Aller au contenu
Mobilité après 60 ans : 6 postures simples de stretching pour dérouiller les articulations en douceur
Crédit: lanature.ca (image IA)

Quand le corps réclame un peu plus de souplesse

credit : lanature.ca (image IA)

On connait tous cette sensation, n’est-ce pas ? Ce moment où, au réveil, le corps semble un peu… rouillé, disons. Après 60 ans, maintenir une bonne mobilité n’est pas simplement une histoire de confort personnel, c’est véritablement le garant de notre autonomie au quotidien. Avec les années qui passent, c’est un processus tout à fait naturel : les fibres musculaires et les tendons perdent de leur élasticité. C’est souvent ce phénomène qui provoque cette fameuse raideur matinale ou qui, petit à petit, limite l’amplitude de nos gestes. Mais rien n’est irréversible, enfin, dans une certaine mesure.

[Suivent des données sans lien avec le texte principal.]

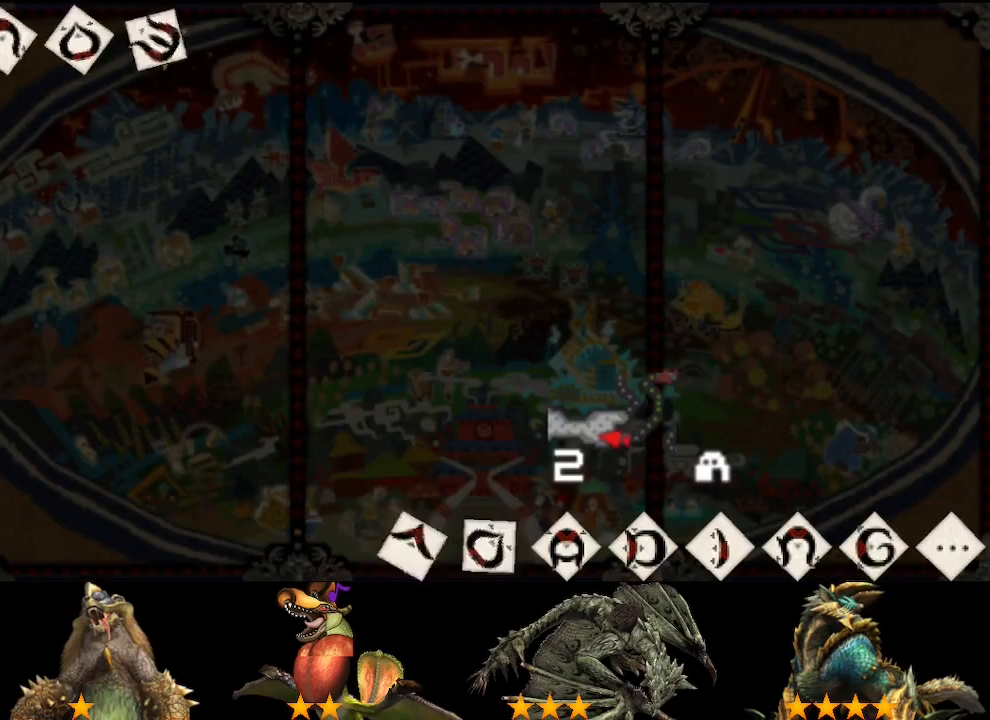
{"dt_ms": 500, "buttons": [], "left_stick": "up", "right_stick": "center", "events": []}
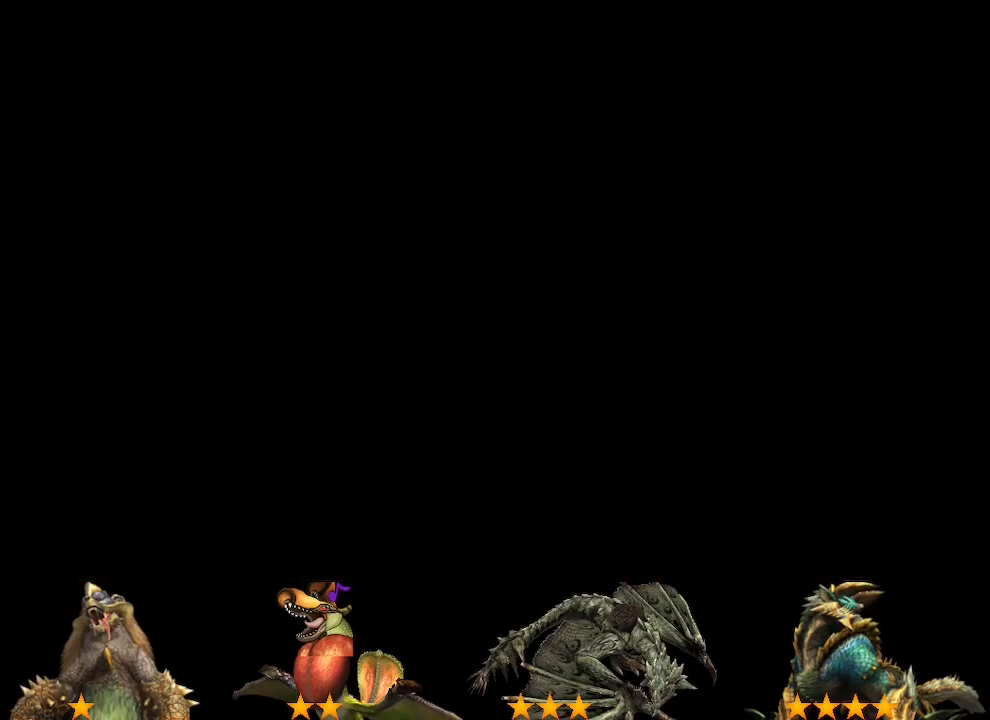
{"dt_ms": 500, "buttons": [], "left_stick": "up", "right_stick": "center", "events": []}
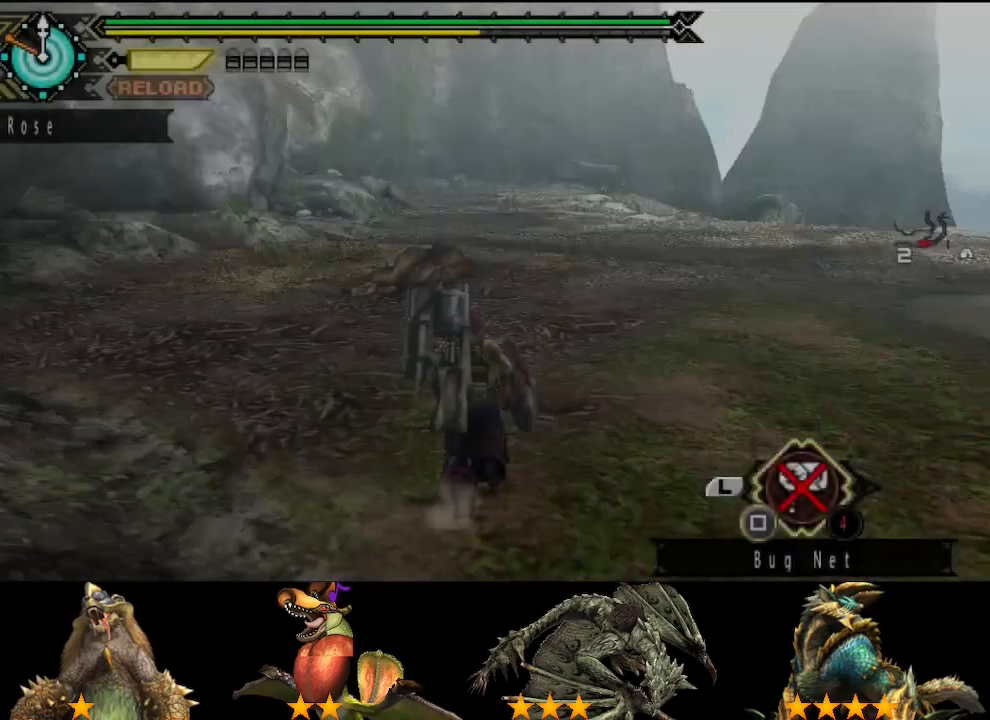
{"dt_ms": 500, "buttons": [], "left_stick": "up", "right_stick": "center", "events": [[417, "right_stick", "right"], [483, "right_stick", "center"]]}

La solution réside souvent dans la douceur. Le stretching, ou les étirements si vous préférez, pratiqué avec régularité, permet de littéralement lubrifier les articulations. C’est un peu comme mettre de l’huile dans les rouages pour retrouver une aisance précieuse dans les mouvements de tous les jours. J’ai sélectionné ici les 6 positions qui me semblent les plus efficaces — et surtout les plus sécurisées — pour libérer votre corps après la soixantaine.

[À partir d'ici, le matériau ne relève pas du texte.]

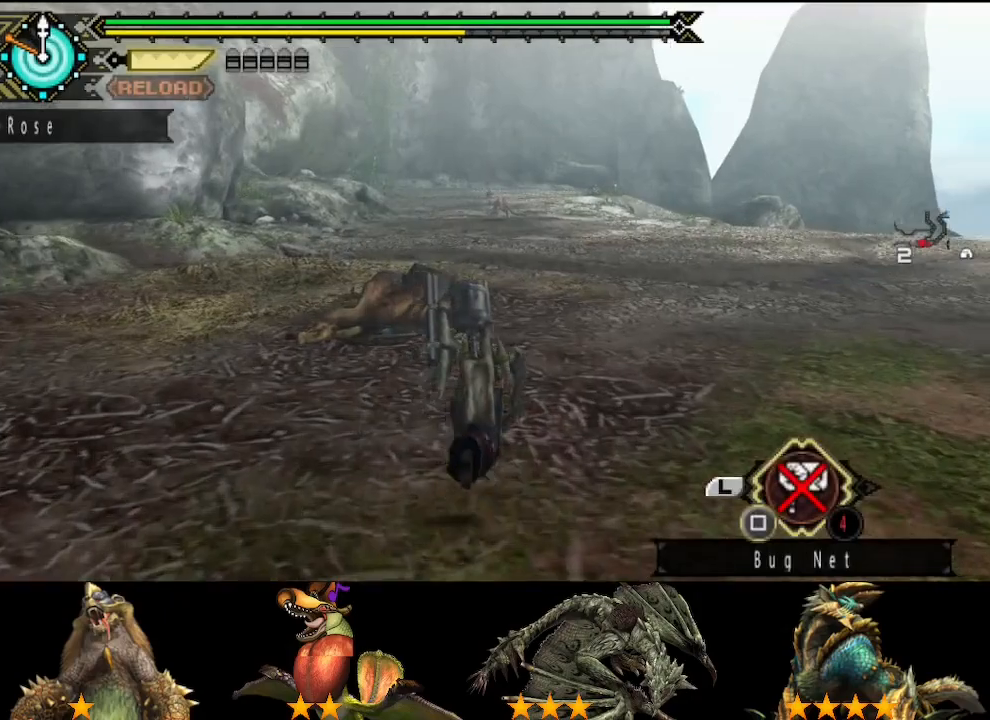
{"dt_ms": 500, "buttons": [], "left_stick": "up", "right_stick": "center", "events": []}
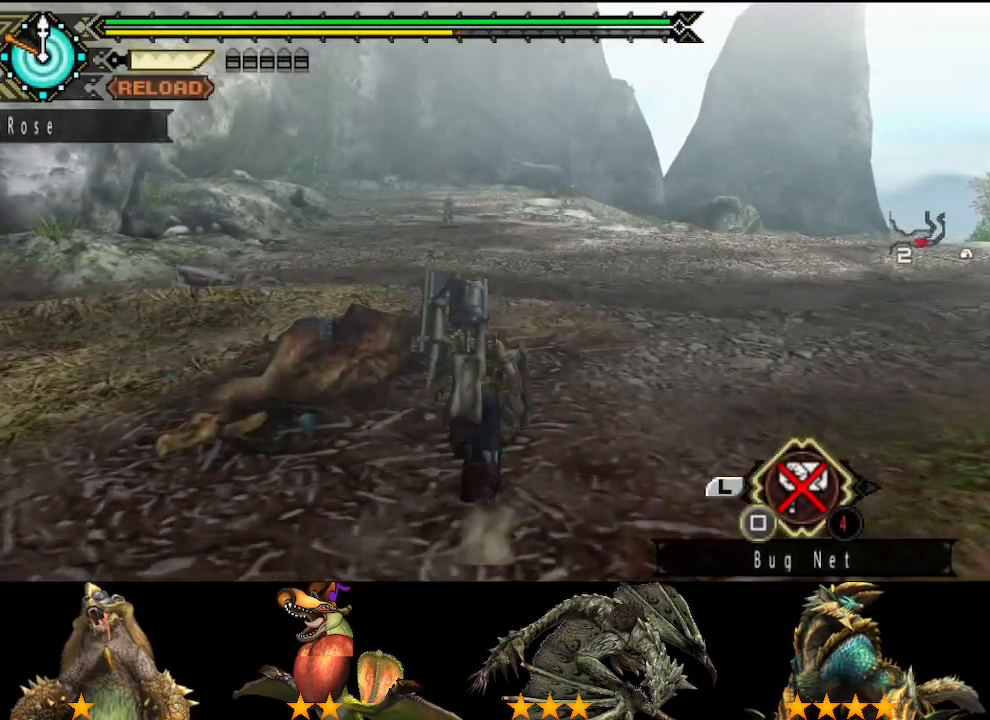
{"dt_ms": 500, "buttons": [], "left_stick": "up", "right_stick": "center", "events": []}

Redresser la posture et soulager le dos : les bases indispensables

credit : lanature.ca (image IA)

Commençons par le haut du corps, car c’est souvent là que les tensions s’accumulent sans qu’on s’en rende compte. Il y a un exercice tout simple que j’aime beaucoup, c’est l’ouverture de porte. Comme son nom l’indique, vous vous placez debout dans l’encadrement d’une porte. L’idée est de poser vos avant-bras contre les montants, avec les coudes à hauteur d’épaules. Ensuite, il suffit d’avancer doucement un pied pour sentir l’étirement à l’avant de la poitrine. C’est souverain pour redresser la posture qui a tendance à s’avachir, et cela libère la cage thoracique, facilitant par la même occasion une respiration plus profonde.

Dans la même logique, pour ceux qui sentent leur dos se tasser, il y a l’étirement du « Chien tête en haut » au mur. Ne vous fiez pas au nom un peu étrange, c’est très simple. Placez vos mains à plat contre un mur, à peu près à la hauteur de vos hanches. Ensuite, reculez vos pieds et baissez la tête entre vos bras jusqu’à ce que votre dos soit parallèle au sol. C’est une sensation assez incroyable car cela étire toute la colonne vertébrale ainsi que l’arrière des jambes, le tout sans exercer aucune pression sur les lombaires, ce qui est crucial quand on a le dos fragile.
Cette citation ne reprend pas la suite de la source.